Chianca is only in its second year at the circuit’s elite, a year of unexpected results and experiences. “It was a few years within one, right?”, smiled the man from Rio de Janeiro, who started the season at a very high level, won the Peniche stage, in Portugal, in March, and became leader of the ranking.

“I’m still trying to process how it was this year. I certainly did much better than I expected”, observed the young man, happy with what he achieved in the first legs of the competition. “It can work when we put the energy in the right place.”

In the second half of the circuit, Chumbinho was unable to maintain his level and was out of the quarterfinals in the four most recent stages. But he treated the downturn as a learning experience and, albeit just barely, remained among the top five.

“People started to treat me like a veteran surfer, based on my results at the beginning of the season. But we knew that stumbles could come eventually. We experienced many new things and, next season, we will be better prepared”, he said.

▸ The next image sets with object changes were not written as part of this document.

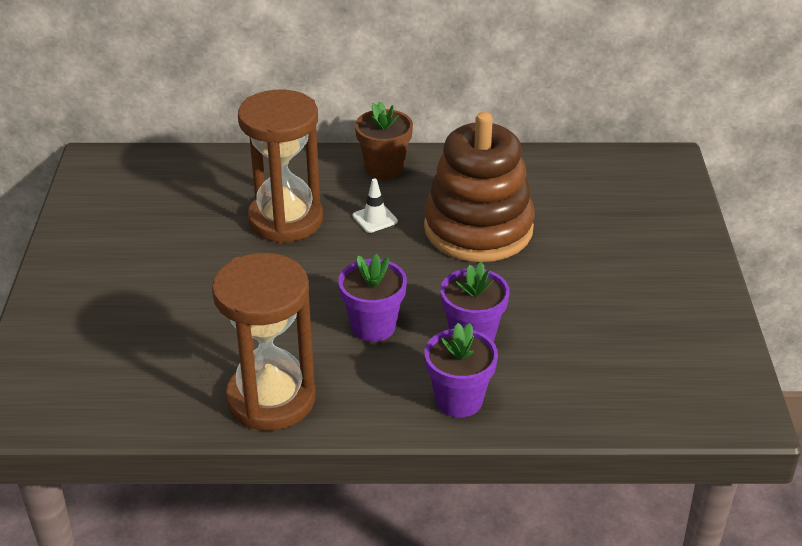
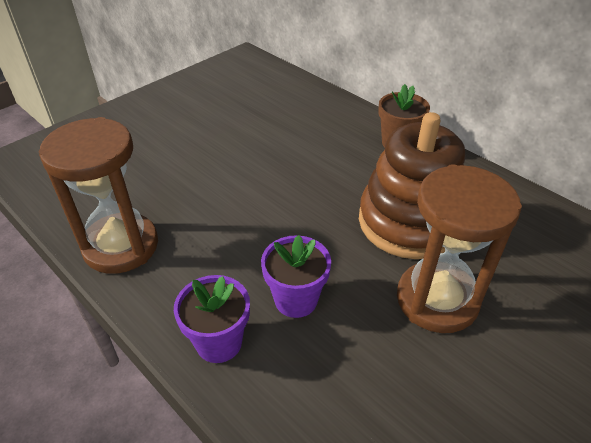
camera: 45 degrees right, 5 degrees up
brown hourglass [238,89,323,243] -> brown hourglass moved to [397,164,522,333]
purple flower pot [338,254,407,342] -> none
white traffic cone [353,178,398,233] -> none

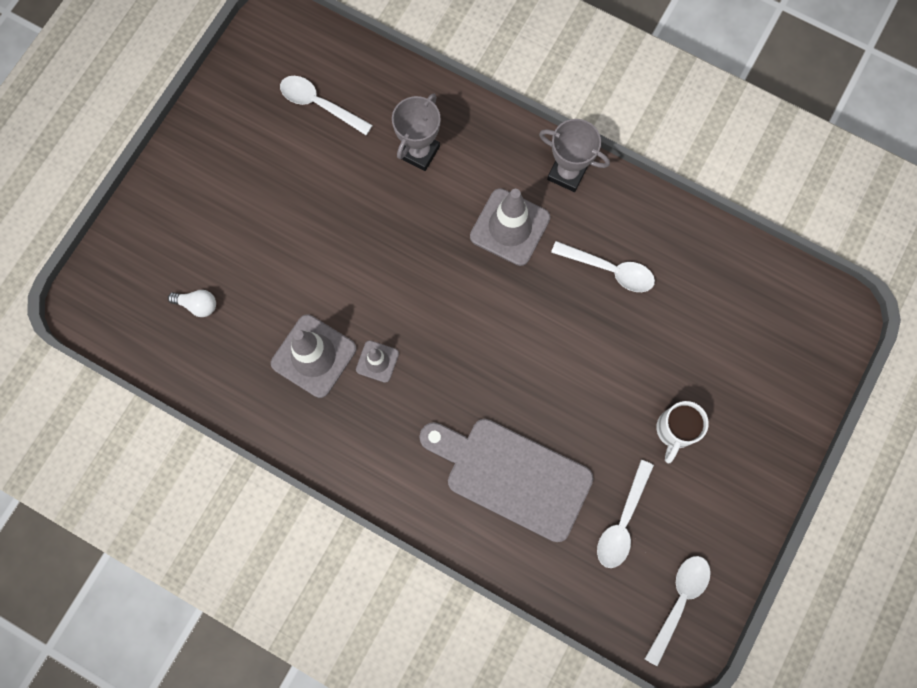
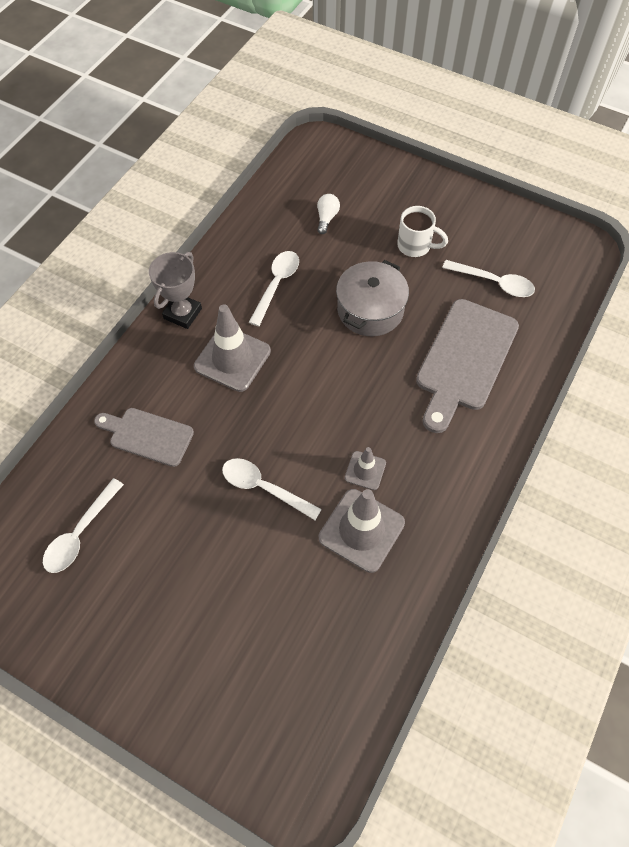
camera: 90 degrees left, 15 degrees down
white light bulb [168,290,216,317] -> white light bulb moved to [317,194,340,234]
grey trophy [392,94,441,171] -> grey cutting board [94,408,194,467]
white spoon [645,556,711,666] -> white spoon moved to [222,458,322,520]
none -> grey pot [336,260,409,336]

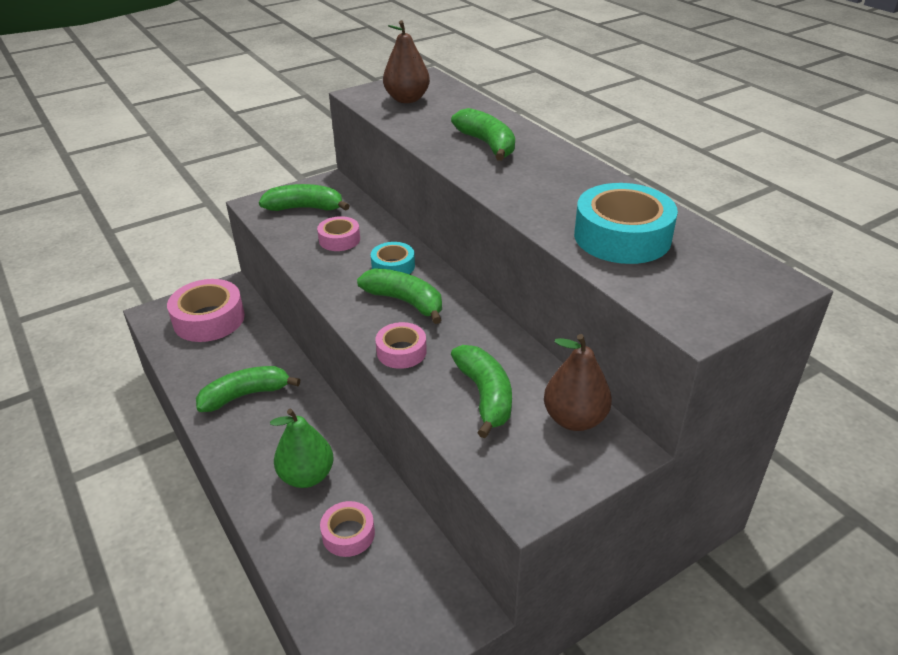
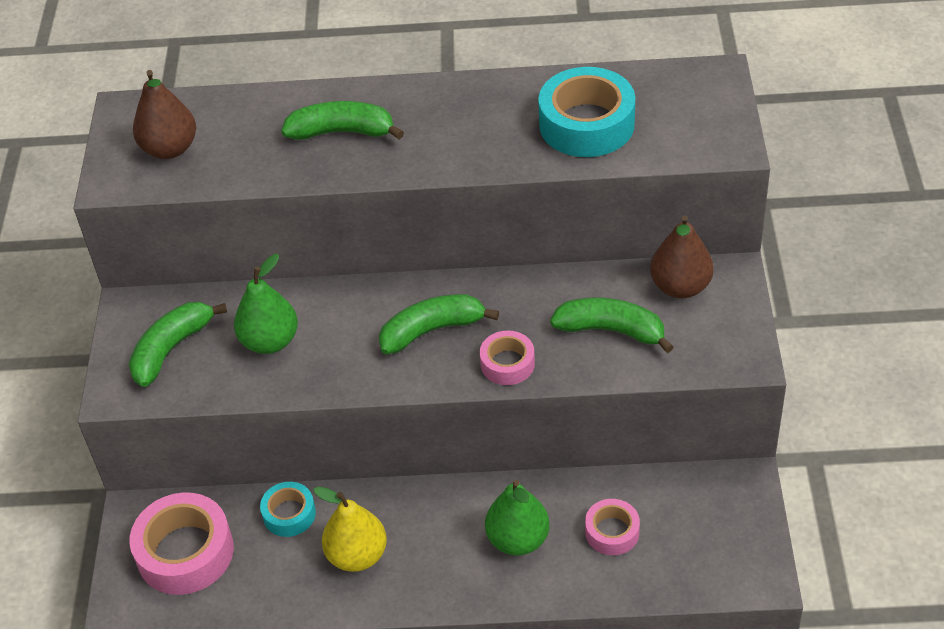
camera: 55 degrees left, 10 degrees up
green banana [196,366,300,412] -> yellow pear [313,487,387,572]
pink tape [317,216,360,251] -> green pear [234,254,298,354]
turquoise tape [370,242,415,274] -> turquoise tape moved to [260,482,316,537]

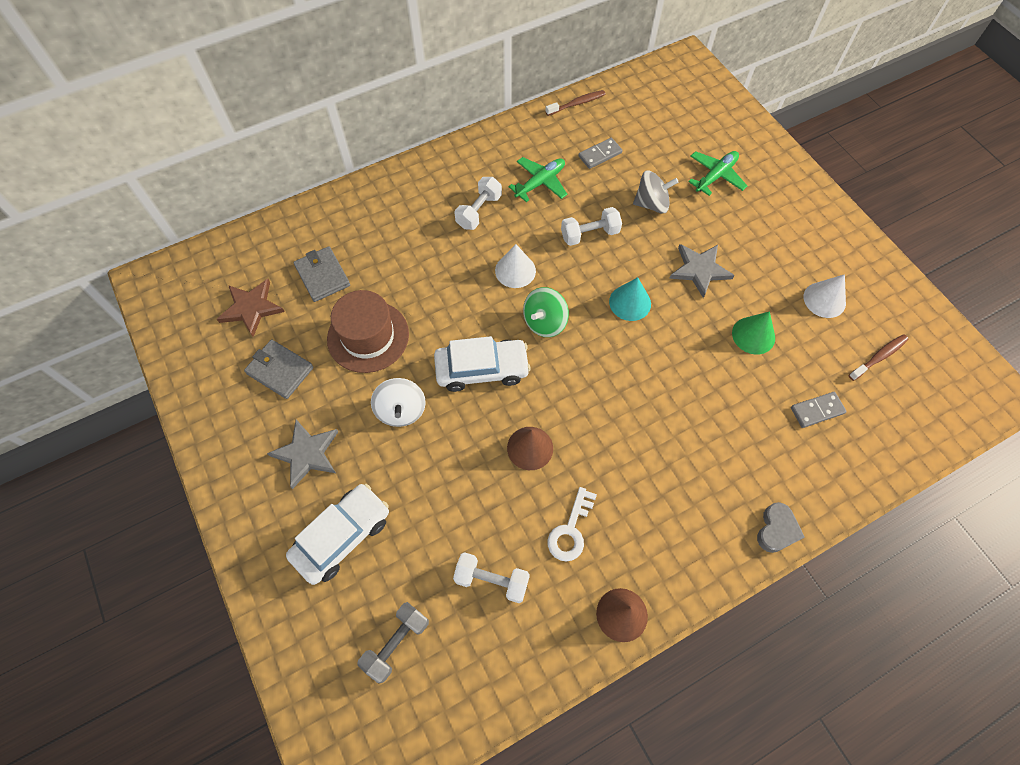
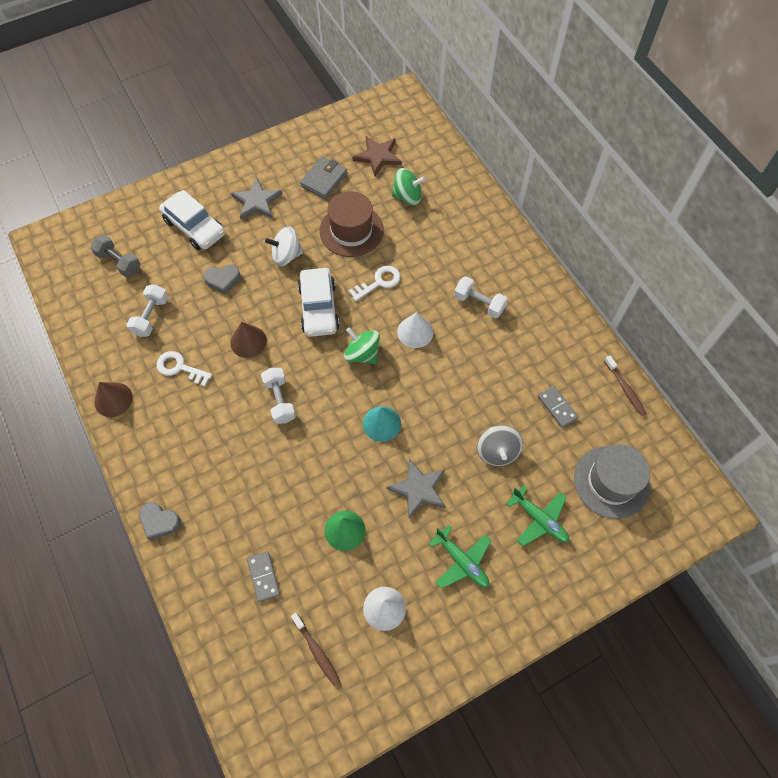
camera: 90 degrees right, 0 degrees up
grey wallet [293,246,350,302] -> green spinning top [391,168,426,205]
green plane [508,157,567,202] -> green plane moved to [428,525,492,589]
white dumbbell [561,207,622,246] -> white dumbbell moved to [261,368,296,424]
none -> grey heart [203,264,241,294]
none -> white key [348,266,401,301]
none -> grey hat [574,444,650,519]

In this process, Chianca got one of the two direct places for Brazil in the next Olympic Games. He was ahead of Medina, three-time world champion – who will try, in a qualifying tournament in February, to be the third Brazilian representative in Paris-2024.

“I’m very grateful. The place in the Olympics was the icing on the cake”, said the serene and, for the moment, satisfied, Chianca. For the equally serene but still hungry Toledo, the icing on the cake will be the bi.